This year marks the 50th anniversary of the Oregon Bottle Bill (OBB), the first modern bottle bill. The goals emphasized recycling containers and reducing litter, at which the OBB has succeeded admirably. Then-Gov. Republican Tom McCall said that the OBB “has been an iconic symbol of Oregon’s love of natural beauty and conservation, and the fight against litter and the throwaway mentality.” Many other jurisdictions have copied the OBB.
The OBB also resulted in more positive attitudes toward recycling in Oregon because people observed their neighbors recycling and realized that preserving natural beauty and sustaining resources are important social norms here.

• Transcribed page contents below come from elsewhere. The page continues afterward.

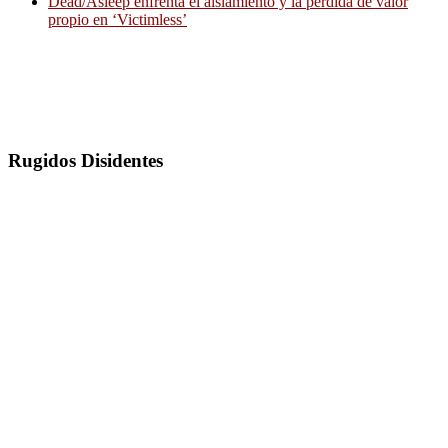
Dead/Asleep enfrenta el aislamiento y la pérdida de valor
propio en ‘Victimless’
Rugidos Disidentes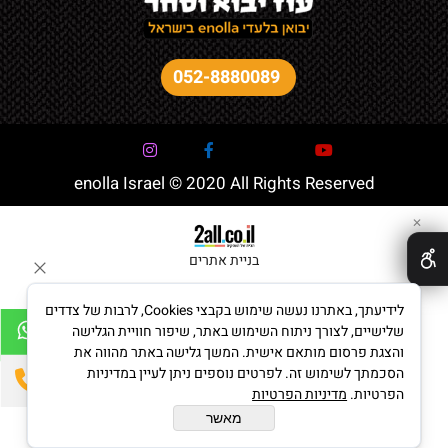
052-8880089
enolla Israel © 2020 All Rights Reserved
✕
בניית אתרים
לידיעתך, באתרנו נעשה שימוש בקבצי Cookies, לרבות של צדדים
שלישיים, לצורך ניתוח השימוש באתר, שיפור חוויית הגלישה
והצגת פרסום מותאם אישית. המשך גלישה באתר מהווה את
הסכמתך לשימוש זה. לפרטים נוספים ניתן לעיין במדיניות
הפרטיות.
מדיניות הפרטיות
מאשר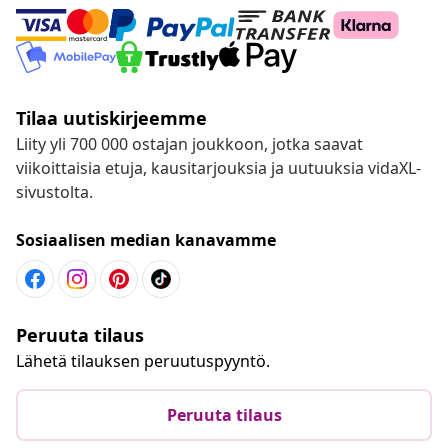
Tilaa uutiskirjeemme
Liity yli 700 000 ostajan joukkoon, jotka saavat
viikoittaisia etuja, kausitarjouksia ja uutuuksia vidaXL-
sivustolta.
Sosiaalisen median kanavamme
Peruuta tilaus
Lähetä tilauksen peruutuspyyntö.
Peruuta tilaus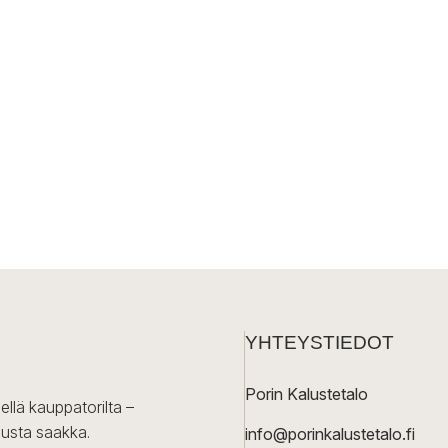
YHTEYSTIEDOT
Porin Kalustetalo
ellä kauppatorilta –
lusta saakka.
info@porinkalustetalo.fi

In 2007 and 2011 the Legislature updated the OBB to adjust for inflation and to expand the definition of “containers” to fit evolving patterns of consumption. The revised laws also added privately run recycling centers in order to reduce the burden on retailers.
We need to promote sustainability. Americans use more than 50 billion water containers per year, most of which are manufactured from problematic oil and natural gas. I have a beautiful carpet manufactured from recycled plastic soft-drink containers, for example. Americans also use more than 50 billion aluminum containers each year.
Manufacturing virgin aluminum each year uses as much energy as the entire nation’s daily consumption of gasoline. Manufacturing new aluminum cans from recycled cans requires 5 percent as much energy.
The OBB has improved the quality of life here by some measures and moves toward sustainability. We now must expand recycling of other packaging, especially plastics.